** Opening RECORD EXTRACTS block **
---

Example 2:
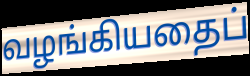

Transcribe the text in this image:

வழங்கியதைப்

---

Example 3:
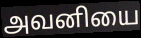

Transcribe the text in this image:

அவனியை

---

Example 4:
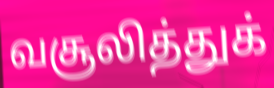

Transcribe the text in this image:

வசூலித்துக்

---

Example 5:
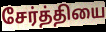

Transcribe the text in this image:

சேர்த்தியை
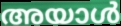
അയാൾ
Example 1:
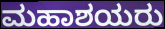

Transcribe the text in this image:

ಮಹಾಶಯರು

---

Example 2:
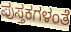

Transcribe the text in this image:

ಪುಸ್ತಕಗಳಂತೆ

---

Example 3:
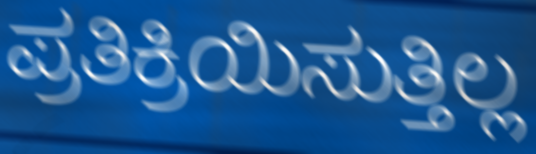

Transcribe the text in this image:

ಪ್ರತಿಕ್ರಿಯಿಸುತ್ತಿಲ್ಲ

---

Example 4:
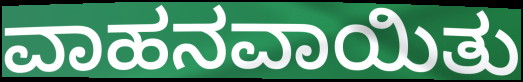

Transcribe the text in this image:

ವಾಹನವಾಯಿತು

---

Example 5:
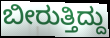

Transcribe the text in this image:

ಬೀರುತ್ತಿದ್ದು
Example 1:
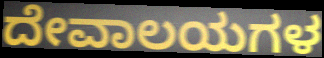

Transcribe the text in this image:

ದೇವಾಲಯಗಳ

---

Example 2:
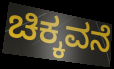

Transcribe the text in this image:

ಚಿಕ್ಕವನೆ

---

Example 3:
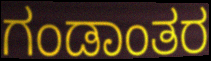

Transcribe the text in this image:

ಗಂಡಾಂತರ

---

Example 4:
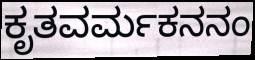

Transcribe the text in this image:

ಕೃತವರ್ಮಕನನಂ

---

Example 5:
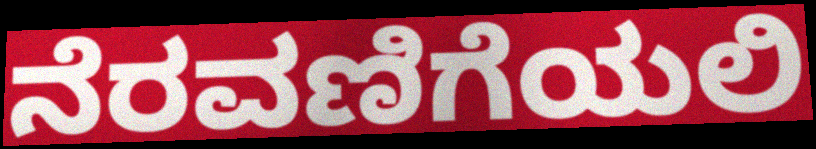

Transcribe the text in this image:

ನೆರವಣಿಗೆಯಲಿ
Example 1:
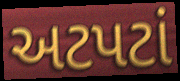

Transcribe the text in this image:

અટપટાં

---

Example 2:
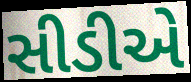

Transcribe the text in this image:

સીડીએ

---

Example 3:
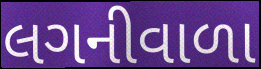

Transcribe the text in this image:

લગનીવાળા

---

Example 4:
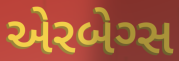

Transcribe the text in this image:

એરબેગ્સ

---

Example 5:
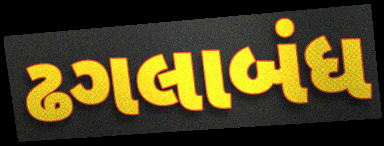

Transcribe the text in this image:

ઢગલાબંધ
** Closing RECORD EXTRACTS block **
**WORK ITEM**
Your response must restate every record above exactly, with each picture omitted.

**RESPONSE TO THE EXERCISE**
---

Example 2:

Transcribe the text in this image:

வழங்கியதைப்

---

Example 3:

Transcribe the text in this image:

அவனியை

---

Example 4:

Transcribe the text in this image:

வசூலித்துக்

---

Example 5:

Transcribe the text in this image:

சேர்த்தியை
അയാൾ
Example 1:

Transcribe the text in this image:

ಮಹಾಶಯರು

---

Example 2:

Transcribe the text in this image:

ಪುಸ್ತಕಗಳಂತೆ

---

Example 3:

Transcribe the text in this image:

ಪ್ರತಿಕ್ರಿಯಿಸುತ್ತಿಲ್ಲ

---

Example 4:

Transcribe the text in this image:

ವಾಹನವಾಯಿತು

---

Example 5:

Transcribe the text in this image:

ಬೀರುತ್ತಿದ್ದು
Example 1:

Transcribe the text in this image:

ದೇವಾಲಯಗಳ

---

Example 2:

Transcribe the text in this image:

ಚಿಕ್ಕವನೆ

---

Example 3:

Transcribe the text in this image:

ಗಂಡಾಂತರ

---

Example 4:

Transcribe the text in this image:

ಕೃತವರ್ಮಕನನಂ

---

Example 5:

Transcribe the text in this image:

ನೆರವಣಿಗೆಯಲಿ
Example 1:

Transcribe the text in this image:

અટપટાં

---

Example 2:

Transcribe the text in this image:

સીડીએ

---

Example 3:

Transcribe the text in this image:

લગનીવાળા

---

Example 4:

Transcribe the text in this image:

એરબેગ્સ

---

Example 5:

Transcribe the text in this image:

ઢગલાબંધ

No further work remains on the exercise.